At this point, it’s become far too easy to blast Honda for their performance in Formula One. While the partnership started out as a desire to recapture the lightning that brought success in the past, it has proven to be naught more than rose-tinted glasses, the continued missteps of Honda are painting a dire picture for their future in the sport.
While the Japanese manufacturer had hoped to make the best out of the Formula 1 summer break and pound out positive results in time for the Grand Prix at Spa, they conceded that they were not able to hit their mark fully. Instead of a Spec 4 engine, McLaren will instead receive a spec 3.5 engine. This news comes in addition to the fact that Stoffel Vandoorne received a 34-grid place penalty for the upcoming Grand Prix due to Honda needing to swap out parts in the name of reliability once again.

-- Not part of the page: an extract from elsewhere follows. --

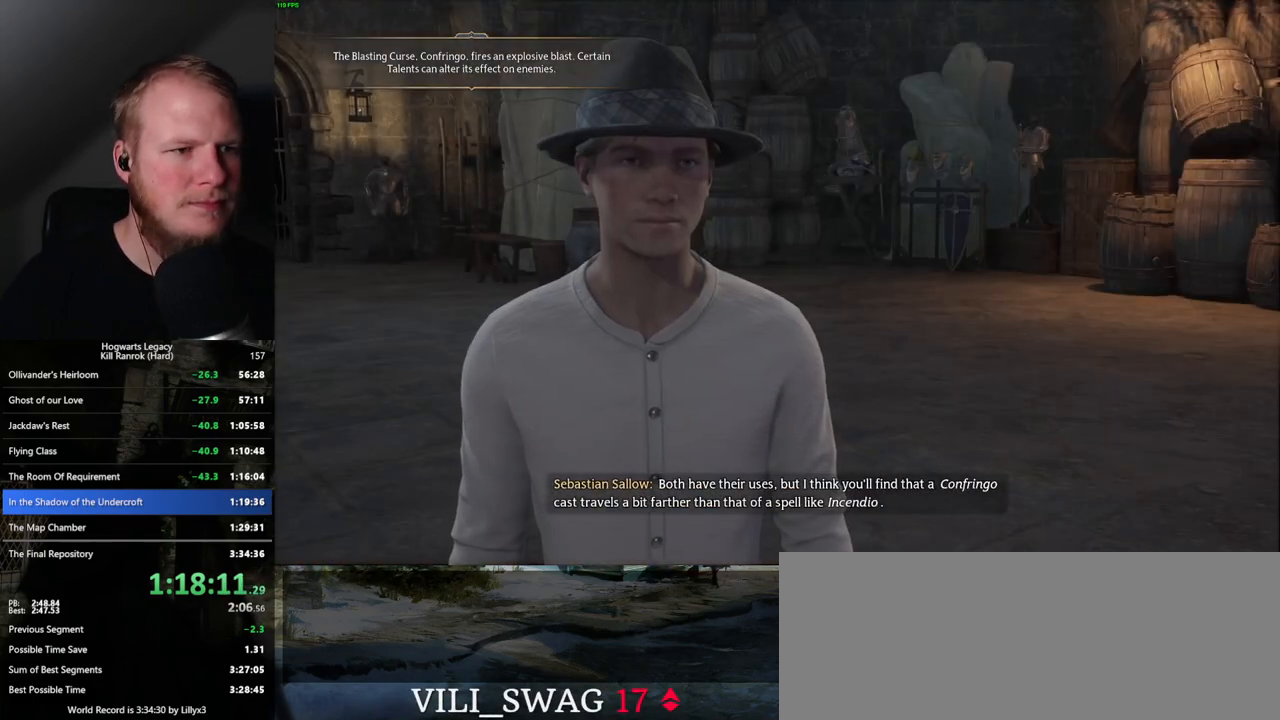
{"keys": ["q", "space"], "mouse": [], "events": [[34, "space", "down"], [67, "q", "up"], [84, "space", "up"], [167, "q", "down"], [184, "space", "down"], [234, "space", "up"], [250, "q", "up"], [300, "mouse_wheel", "down"], [334, "mouse_wheel", "up"], [334, "q", "down"], [334, "space", "down"], [400, "q", "up"], [417, "space", "up"], [484, "q", "down"], [500, "space", "down"]]}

At this rate, McLaren’s entire presence in the 2017 season has been little more than one massive in-season test at the expense of their drivers. Still, the head honchos are using all of the office staples available to them to pin those smiles to their faces in the hope of still coming across as a company that know what it’s doing.
Honda’s chief Yusuke Hasegawa was the first to comment on the state of affairs, saying that while he laments their inability to match their schedule, he is happy that progress is being made in regard to performance:
“We had planned to introduce ‘spec 4’ here but we failed, we didn’t match our schedule. We’re halfway through our upgrade so we called it 3.5 and 3.6. From the data point of view, we see a good update of the performance here.

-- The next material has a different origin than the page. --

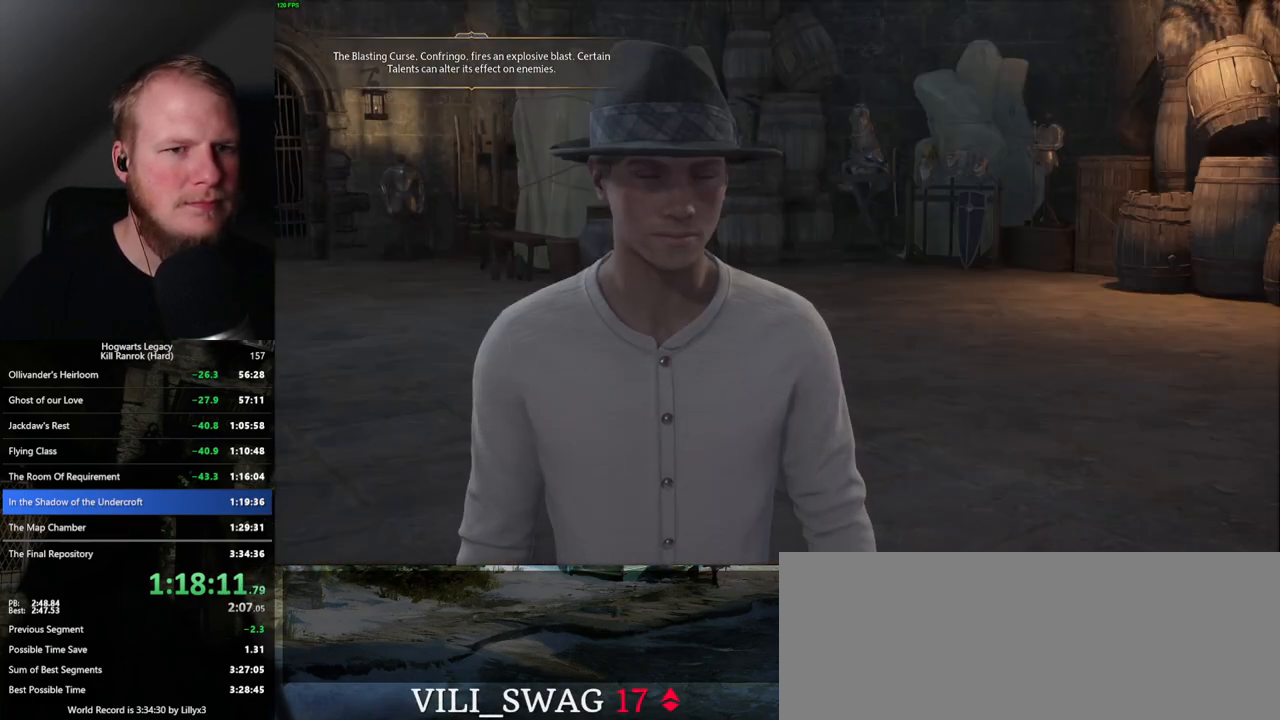
{"keys": ["q", "space"], "mouse": [], "events": [[50, "space", "up"], [67, "q", "up"], [117, "mouse_wheel", "down"], [134, "mouse_wheel", "up"], [150, "q", "down"], [167, "space", "down"], [184, "mouse_wheel", "down"], [200, "mouse_wheel", "up"], [200, "q", "up"], [217, "mouse_wheel", "down"], [217, "space", "up"], [284, "mouse_wheel", "up"], [317, "q", "down"], [317, "space", "down"], [384, "q", "up"], [384, "space", "up"], [434, "q", "down"], [500, "space", "down"]]}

“In Hungary, we are very happy. We are very relieved we get points. But the performance we are not satisfied with. It’s the minimum performance we need to achieve.”
McLaren Executive Director Zak Brown wasted no time in bolstering Hasegawa’s claims, saying that while improvements have been made, he is keenly aware that satisfaction is a long way off:
“I don’t think we’ve been satisfied all year but I don’t think Hasegawa hasn’t been satisfied with how things have gone.
“We’ve seen some improvements here at Spa, not to level we had hoped for but some improvement nonetheless.”
Improvements, however small, is all the team needs at this point. Alonso’s performance at Hungary was an excellent way for the team to show how far it had come since the season’s start. If the project flounders in the second half, history will be made – and not the kind that McLaren wants to be remembered for.